# Talk:Capacitated packing of k-arborescences

## Capacitated packing of k-braids -- Tamás Király 16:08, 4 January 2010 (UTC)

The analogous statement for the capacitated packing of k-braids is true in both undirected and directed graphs. This follows from the fact that the polyhedron of s-t flows of value k is a polyhedron defined by a TU matrix, so it has the integer decomposition property. Since each integer s-t flow of value k contains a k-braid, a capacity-obeying packing of k-braids can be obtained from the integer decomposition.

## Colourful k-trees -- Tamás Király 22:32, 13 January 2010 (UTC)

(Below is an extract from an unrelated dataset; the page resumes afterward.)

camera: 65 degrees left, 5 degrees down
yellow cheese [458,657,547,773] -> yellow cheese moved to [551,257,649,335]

It may be interesting to formulate an undirected version of the equivalent conjecture on colourful k-arborescences. Here is my proposal, which is actually more general than the directed one:

Let us call the edge-disjoint union of k spanning trees a k-tree. Let G=(V,E) be a graph that is a kl-tree, and let $S_1,\dots,S_t$ be edge-disjoint star subgraphs of G, each of size at most l.

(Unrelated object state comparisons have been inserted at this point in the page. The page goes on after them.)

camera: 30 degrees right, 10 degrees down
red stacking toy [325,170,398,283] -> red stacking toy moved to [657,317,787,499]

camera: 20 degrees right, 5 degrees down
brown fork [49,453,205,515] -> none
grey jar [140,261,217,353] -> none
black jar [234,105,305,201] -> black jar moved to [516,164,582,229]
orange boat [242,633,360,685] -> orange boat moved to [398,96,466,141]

We want to decompose G into l disjoint k-trees $T_1,\dots,T_k$, such that $|T_i \cap S_j| \leq 1$ for every i and j. When is this possible?

### Re: Colourful k-trees -- Tamás Király 15:56, 5 February 2010 (UTC)

I thought about this and it is not always possible even for k=1 and l=2. Let $V=\{v_1,v_2,v_3,v_4\}$, and let G be the complete graph on V. We extend the node set by 3 new nodes: $w_1,w_2,w_3$, and add edges $v_1w_1,v_2w_2,v_3w_3$, and $v_4w_1,v_4w_2,v_4w_3$. Let $G'=(V',E')$ be the new graph; we prove that the answer is negative for $G'$. The stars that we consider are the following: $(v_4v_1,v_4w_3),(v_4v_2,v_4w_1),(v_4v_3,v_4w_2)$, and $(v_1v_3,v_1w_1),(v_2v_1,v_2w_2),(v_3v_2,v_3w_3)$. Because the nodes $w_i$ have degree 2, the structure of the stars implies that any two independent edges of G must be in different trees. But two trees with that property do not exist.

## When double arcs form a rooted connected subdigraph -- Tamás Király 18:38, 7 February 2010 (UTC)

Here is a special case that can be proved easily. Let k=2, l=2, and let us call an arc with capacity 2 a double arc; other arcs are called simple arcs. We consider the case when the subdigraph formed by double arcs is rooted connected, so it contains a spanning arborescence B. In this case the conjecture is true, and the sketch of the proof is the following.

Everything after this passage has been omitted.